The Dog Fasting Advantge: Don't Try This on a Full Stomach

Fast Living: The Athletic Dog’s Guide to Better Recovery


Once a week I go to a special class for burgeoning canine athletes like me. I am the only boy in the class, so naturally all the girls are like, “Oooh, look at him,” and they wag their tails and blink their eyes at me. I respond accordingly with things like, “Later, my little liver snaps, I gotta go pump some iron.” There are no weight lifting machines in class, so I do things like jumping up on the table obstacle a few times, holding a down-stay, and leaping off like a panther with superior agility and ease.

But a lot of what we work on in class is about the mind-body connection.

We work off the leash while moving fluidly and accurately through a series of patterns. My human compares it to a dressage test, but for dogs. It requires us to mentally focus, which for me is easy while I’m working, but not so easy when I have to wait my turn.

The instructor always tells the humans at the end of class, “Now your dogs will be tired when they get home.” Yeah…after the first class, I got home, jumped out of the car, butt-slammed Thunderbear, and we both headed out to the big pasture for a quick game of tag.
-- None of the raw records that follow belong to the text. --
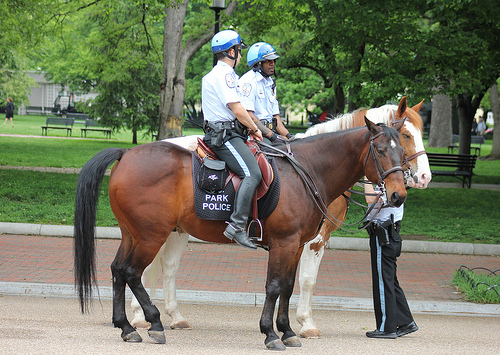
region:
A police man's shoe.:
[218, 204, 266, 264]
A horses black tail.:
[58, 132, 130, 319]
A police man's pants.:
[357, 207, 424, 352]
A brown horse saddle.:
[166, 108, 291, 246]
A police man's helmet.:
[237, 42, 299, 86]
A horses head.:
[344, 112, 411, 223]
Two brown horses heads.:
[328, 88, 468, 221]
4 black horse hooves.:
[92, 301, 324, 348]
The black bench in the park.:
[377, 115, 489, 190]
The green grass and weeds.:
[446, 257, 491, 311]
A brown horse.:
[115, 149, 376, 301]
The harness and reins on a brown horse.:
[318, 130, 412, 239]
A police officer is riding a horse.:
[126, 27, 295, 259]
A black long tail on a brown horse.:
[31, 139, 126, 306]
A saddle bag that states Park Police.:
[193, 184, 240, 219]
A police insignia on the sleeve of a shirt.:
[218, 70, 244, 92]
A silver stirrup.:
[228, 215, 280, 248]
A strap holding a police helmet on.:
[216, 47, 246, 67]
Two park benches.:
[31, 108, 117, 138]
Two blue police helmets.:
[198, 26, 283, 68]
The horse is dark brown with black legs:
[85, 125, 413, 353]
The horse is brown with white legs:
[132, 96, 433, 341]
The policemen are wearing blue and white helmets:
[213, 29, 279, 73]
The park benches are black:
[40, 109, 121, 139]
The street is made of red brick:
[7, 236, 497, 303]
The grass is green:
[2, 117, 498, 243]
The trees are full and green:
[10, 1, 489, 116]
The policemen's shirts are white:
[200, 61, 281, 133]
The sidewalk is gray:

One of the reasons that training class doesn’t make me tired is that I am not fed before class.  Even though I’m the proverbial “chow hound,” blood glucose levels during exercise are better maintained when we canines have fasted before exercise. I don’t mind because I know after class there will be a nice bowl of food waiting for me. After I whip Thunderbear at tag, of course.

According to the scientific data that I have picked up from my human, we canines use protein, carbohydrates and fat for energy. For a dog fasting before exercise means using more carbohydrates and fat, thus saving protein to maintain muscle. Hence my Aussie buffness.

Typical dog fasting periods are 6 to 12 hours prior to exercise or training like agility, fly ball, Frisbee, Rally, long hikes, dock diving, working / herding stock, and hunting. The time it takes to digest protein raises body temperature and, combined with exercise, increases panting. For all my scent dog friends out there, this is important, because according to Cornell University you will be able to scent better on a high-fat and moderate-to-low-protein meal.

And to further help my recovery and maintained buffness, nothing beats a good nap. After all, it is at rest that our bodies can heal and repair.  We canines and wolves sleep about the same amount of time: 14 to 17 hours a day. Humans would do well to adapt our napping habits. It would make them less grumpy and stressed out.

About Buckaroo: Buckaroo is young, male Australian Shepherd, who outwits his owner at every turn. His intelligence is so keen he would be the perfect pet for the nerdy scientists on the Big Bang Theory. We jokingly say that if Buckaroo were a human, he would grow up to be either a master-mind criminal, or invent a product to save the world.